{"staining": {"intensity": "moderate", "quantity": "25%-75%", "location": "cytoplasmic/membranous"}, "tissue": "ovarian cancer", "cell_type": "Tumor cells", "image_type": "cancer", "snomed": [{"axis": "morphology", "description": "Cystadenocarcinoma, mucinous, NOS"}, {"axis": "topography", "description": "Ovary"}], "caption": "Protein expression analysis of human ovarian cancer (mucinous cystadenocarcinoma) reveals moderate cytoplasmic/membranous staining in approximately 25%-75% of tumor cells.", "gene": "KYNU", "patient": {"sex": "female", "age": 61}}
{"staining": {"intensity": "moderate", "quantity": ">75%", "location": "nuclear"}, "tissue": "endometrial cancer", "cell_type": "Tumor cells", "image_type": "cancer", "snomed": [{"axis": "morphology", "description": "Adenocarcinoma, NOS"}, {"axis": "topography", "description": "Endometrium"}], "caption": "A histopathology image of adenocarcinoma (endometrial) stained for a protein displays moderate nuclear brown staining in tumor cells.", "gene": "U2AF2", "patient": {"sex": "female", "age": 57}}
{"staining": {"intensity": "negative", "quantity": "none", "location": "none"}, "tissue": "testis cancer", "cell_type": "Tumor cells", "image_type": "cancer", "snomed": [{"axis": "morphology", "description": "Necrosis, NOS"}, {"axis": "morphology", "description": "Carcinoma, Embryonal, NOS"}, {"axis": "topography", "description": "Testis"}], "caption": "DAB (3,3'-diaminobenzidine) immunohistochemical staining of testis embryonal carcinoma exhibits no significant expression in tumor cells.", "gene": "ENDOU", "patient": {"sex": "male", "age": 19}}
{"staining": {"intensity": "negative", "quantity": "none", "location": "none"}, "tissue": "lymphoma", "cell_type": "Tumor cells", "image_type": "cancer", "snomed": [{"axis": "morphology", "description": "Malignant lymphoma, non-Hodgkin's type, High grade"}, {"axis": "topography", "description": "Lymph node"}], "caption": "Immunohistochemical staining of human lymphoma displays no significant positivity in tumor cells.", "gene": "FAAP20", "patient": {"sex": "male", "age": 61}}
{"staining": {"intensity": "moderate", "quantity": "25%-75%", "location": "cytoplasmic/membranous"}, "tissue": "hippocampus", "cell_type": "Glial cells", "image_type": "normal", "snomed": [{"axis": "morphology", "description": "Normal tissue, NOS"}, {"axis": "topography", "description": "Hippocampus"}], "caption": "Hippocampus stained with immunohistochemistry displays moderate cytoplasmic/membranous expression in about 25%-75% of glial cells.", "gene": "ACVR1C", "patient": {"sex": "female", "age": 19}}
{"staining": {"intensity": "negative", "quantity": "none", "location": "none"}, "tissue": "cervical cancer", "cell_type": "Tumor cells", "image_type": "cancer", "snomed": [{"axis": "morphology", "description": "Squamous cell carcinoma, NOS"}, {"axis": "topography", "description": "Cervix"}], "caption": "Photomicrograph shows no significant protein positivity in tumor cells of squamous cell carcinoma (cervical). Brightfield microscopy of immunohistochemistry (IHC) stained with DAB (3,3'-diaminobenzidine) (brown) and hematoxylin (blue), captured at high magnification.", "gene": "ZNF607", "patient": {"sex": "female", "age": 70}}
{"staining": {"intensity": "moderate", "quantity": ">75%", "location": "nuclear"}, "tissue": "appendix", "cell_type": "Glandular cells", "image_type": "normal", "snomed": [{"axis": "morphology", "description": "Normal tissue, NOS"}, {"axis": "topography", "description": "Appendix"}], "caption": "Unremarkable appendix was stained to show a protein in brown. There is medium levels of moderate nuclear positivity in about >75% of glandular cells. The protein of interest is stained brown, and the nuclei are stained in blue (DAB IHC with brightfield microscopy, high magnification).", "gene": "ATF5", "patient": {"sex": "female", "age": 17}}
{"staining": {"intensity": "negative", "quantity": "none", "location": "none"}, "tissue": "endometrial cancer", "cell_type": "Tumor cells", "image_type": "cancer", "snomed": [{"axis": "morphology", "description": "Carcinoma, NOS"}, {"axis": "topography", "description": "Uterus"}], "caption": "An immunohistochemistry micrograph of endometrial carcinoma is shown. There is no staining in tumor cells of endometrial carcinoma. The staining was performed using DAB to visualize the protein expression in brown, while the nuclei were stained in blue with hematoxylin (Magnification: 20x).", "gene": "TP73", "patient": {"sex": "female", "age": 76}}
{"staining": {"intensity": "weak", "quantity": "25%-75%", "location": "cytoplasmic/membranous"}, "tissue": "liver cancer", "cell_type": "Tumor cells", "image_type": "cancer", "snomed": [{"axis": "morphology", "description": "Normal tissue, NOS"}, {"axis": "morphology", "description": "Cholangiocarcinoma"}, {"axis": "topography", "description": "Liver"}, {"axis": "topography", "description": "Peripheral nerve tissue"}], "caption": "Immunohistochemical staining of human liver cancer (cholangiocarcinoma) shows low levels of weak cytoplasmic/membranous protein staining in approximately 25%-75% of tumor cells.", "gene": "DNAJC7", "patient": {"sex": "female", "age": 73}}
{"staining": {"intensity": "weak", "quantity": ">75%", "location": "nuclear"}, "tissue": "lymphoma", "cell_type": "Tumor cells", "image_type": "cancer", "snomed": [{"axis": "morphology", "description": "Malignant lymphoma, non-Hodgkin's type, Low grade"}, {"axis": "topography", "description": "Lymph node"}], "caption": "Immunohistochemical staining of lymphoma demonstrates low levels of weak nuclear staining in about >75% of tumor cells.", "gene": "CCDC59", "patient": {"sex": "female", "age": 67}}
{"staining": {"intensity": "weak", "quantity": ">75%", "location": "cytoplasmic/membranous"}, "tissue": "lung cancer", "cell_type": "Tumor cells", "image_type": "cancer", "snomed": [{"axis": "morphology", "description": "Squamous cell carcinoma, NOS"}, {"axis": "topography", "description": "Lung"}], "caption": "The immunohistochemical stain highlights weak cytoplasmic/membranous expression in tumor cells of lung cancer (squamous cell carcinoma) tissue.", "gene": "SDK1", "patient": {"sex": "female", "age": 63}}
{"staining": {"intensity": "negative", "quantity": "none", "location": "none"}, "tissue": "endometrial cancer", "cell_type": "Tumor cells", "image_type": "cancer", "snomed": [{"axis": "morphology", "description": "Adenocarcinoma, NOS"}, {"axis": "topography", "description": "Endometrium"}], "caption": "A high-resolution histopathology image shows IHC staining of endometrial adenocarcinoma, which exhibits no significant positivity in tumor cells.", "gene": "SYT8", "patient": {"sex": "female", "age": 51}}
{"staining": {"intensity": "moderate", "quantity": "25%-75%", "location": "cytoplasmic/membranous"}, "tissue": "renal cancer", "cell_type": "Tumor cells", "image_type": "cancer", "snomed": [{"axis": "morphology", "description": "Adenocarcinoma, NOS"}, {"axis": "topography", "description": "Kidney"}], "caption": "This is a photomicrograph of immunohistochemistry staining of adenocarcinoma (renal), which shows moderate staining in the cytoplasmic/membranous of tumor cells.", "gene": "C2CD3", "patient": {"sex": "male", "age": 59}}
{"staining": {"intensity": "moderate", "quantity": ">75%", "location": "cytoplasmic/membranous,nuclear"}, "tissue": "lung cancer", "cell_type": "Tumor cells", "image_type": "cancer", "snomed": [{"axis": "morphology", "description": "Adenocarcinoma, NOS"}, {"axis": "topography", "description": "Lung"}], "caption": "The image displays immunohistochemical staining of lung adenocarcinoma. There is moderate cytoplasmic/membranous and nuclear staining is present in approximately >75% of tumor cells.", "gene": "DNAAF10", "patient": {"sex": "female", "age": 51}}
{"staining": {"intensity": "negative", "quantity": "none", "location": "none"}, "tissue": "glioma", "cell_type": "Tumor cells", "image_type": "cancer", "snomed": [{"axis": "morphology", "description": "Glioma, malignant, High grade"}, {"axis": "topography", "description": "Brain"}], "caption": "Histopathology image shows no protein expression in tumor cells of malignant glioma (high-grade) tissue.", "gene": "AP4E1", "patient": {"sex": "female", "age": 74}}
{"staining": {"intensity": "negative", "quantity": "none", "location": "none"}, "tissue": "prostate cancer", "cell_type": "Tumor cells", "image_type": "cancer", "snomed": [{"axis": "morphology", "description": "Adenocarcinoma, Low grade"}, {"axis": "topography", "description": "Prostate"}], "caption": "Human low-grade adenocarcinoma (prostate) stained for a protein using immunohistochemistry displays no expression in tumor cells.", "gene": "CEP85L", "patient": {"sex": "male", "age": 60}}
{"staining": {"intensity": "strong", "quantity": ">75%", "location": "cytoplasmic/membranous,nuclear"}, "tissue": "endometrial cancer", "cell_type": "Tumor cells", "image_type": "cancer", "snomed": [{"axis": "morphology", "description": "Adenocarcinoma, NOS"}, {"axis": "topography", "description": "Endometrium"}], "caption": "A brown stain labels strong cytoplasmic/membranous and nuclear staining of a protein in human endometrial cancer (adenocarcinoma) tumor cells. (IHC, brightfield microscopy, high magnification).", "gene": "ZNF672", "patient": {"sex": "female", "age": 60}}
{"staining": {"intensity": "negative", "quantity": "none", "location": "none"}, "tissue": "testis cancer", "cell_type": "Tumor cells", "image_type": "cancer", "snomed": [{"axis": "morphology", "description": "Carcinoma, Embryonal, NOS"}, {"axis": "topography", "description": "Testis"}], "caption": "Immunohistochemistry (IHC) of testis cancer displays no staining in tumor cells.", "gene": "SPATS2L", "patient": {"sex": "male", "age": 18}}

========

:: WHAT YOU NEED TO DO ::
Reproduce, character for character, only the lines of the preceding data that start at the line with "immunohistochemical stain highlights" and end at the line with "is a photomicrograph", both included.

:: RESPONSE TO THE TASK ::
{"staining": {"intensity": "weak", "quantity": ">75%", "location": "cytoplasmic/membranous"}, "tissue": "lung cancer", "cell_type": "Tumor cells", "image_type": "cancer", "snomed": [{"axis": "morphology", "description": "Squamous cell carcinoma, NOS"}, {"axis": "topography", "description": "Lung"}], "caption": "The immunohistochemical stain highlights weak cytoplasmic/membranous expression in tumor cells of lung cancer (squamous cell carcinoma) tissue.", "gene": "SDK1", "patient": {"sex": "female", "age": 63}}
{"staining": {"intensity": "negative", "quantity": "none", "location": "none"}, "tissue": "endometrial cancer", "cell_type": "Tumor cells", "image_type": "cancer", "snomed": [{"axis": "morphology", "description": "Adenocarcinoma, NOS"}, {"axis": "topography", "description": "Endometrium"}], "caption": "A high-resolution histopathology image shows IHC staining of endometrial adenocarcinoma, which exhibits no significant positivity in tumor cells.", "gene": "SYT8", "patient": {"sex": "female", "age": 51}}
{"staining": {"intensity": "moderate", "quantity": "25%-75%", "location": "cytoplasmic/membranous"}, "tissue": "renal cancer", "cell_type": "Tumor cells", "image_type": "cancer", "snomed": [{"axis": "morphology", "description": "Adenocarcinoma, NOS"}, {"axis": "topography", "description": "Kidney"}], "caption": "This is a photomicrograph of immunohistochemistry staining of adenocarcinoma (renal), which shows moderate staining in the cytoplasmic/membranous of tumor cells.", "gene": "C2CD3", "patient": {"sex": "male", "age": 59}}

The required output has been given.